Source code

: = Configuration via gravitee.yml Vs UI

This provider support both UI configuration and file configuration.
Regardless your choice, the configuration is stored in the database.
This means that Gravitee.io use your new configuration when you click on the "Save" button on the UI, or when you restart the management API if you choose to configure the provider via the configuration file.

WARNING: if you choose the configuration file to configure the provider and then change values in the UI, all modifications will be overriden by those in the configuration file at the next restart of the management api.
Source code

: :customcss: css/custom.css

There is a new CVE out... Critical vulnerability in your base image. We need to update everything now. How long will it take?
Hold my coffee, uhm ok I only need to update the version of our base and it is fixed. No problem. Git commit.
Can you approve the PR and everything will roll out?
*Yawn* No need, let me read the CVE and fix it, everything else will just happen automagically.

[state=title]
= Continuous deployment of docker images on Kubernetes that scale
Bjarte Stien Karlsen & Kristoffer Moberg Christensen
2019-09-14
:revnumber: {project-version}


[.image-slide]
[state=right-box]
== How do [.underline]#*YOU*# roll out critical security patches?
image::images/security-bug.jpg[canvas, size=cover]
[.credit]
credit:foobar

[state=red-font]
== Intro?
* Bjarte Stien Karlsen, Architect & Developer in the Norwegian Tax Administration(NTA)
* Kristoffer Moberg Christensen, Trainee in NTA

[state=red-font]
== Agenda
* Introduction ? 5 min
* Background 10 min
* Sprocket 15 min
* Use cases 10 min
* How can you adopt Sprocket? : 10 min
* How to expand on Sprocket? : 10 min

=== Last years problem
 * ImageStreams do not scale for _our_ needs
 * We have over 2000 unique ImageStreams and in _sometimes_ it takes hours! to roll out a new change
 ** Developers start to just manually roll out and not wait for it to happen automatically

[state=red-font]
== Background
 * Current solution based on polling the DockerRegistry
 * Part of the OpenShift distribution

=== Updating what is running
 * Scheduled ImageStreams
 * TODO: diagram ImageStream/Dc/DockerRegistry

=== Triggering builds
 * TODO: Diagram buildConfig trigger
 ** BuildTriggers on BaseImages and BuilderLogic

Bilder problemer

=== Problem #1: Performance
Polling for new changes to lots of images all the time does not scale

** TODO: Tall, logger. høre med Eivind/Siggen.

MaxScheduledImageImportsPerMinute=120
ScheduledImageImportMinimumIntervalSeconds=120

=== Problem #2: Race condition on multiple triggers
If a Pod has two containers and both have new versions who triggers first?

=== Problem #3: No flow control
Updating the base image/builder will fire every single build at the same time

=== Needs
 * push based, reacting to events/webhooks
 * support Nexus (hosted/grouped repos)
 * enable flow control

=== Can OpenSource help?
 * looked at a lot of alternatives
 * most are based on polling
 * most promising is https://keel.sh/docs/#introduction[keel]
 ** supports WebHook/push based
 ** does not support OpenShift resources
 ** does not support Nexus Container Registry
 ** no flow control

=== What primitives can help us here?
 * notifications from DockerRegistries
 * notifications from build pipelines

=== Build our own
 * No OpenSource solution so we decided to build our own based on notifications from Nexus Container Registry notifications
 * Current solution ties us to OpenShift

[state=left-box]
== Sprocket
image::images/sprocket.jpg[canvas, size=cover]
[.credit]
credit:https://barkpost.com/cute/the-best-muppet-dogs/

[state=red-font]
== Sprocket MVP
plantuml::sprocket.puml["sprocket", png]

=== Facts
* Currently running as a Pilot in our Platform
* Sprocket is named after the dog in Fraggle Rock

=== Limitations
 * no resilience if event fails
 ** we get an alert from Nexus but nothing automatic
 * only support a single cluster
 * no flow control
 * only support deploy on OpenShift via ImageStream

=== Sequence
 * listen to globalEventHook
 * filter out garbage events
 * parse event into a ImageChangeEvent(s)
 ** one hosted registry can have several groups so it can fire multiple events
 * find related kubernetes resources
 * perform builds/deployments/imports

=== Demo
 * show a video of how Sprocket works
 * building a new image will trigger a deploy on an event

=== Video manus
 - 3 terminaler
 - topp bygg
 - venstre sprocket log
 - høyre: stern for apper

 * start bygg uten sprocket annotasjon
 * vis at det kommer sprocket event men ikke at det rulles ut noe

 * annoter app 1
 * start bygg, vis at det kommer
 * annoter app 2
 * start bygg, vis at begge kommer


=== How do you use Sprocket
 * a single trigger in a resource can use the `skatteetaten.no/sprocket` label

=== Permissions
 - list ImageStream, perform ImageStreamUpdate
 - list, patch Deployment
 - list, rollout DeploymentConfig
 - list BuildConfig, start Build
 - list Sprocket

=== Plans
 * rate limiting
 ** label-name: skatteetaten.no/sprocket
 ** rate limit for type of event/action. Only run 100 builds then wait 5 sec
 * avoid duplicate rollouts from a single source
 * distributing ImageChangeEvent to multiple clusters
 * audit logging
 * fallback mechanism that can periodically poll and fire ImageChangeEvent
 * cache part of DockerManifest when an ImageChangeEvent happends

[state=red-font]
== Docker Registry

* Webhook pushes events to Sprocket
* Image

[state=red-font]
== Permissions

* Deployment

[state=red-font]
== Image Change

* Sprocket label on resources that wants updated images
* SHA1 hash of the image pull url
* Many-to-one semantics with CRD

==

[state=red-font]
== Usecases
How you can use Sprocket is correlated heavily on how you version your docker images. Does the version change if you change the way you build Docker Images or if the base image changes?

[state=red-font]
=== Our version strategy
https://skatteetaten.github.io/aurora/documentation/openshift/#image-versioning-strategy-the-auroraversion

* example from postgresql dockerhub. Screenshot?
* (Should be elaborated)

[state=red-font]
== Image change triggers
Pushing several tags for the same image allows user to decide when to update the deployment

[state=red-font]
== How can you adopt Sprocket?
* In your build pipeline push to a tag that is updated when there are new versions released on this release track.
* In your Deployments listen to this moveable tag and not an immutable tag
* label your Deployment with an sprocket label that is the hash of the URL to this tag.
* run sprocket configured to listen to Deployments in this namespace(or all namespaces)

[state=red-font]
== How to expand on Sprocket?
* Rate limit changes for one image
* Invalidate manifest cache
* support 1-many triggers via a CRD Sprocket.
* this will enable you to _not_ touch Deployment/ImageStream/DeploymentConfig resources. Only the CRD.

# Your goal:
Answer with the number alone after working out how many lines in the records contain the string "most".

# Expected answer:
2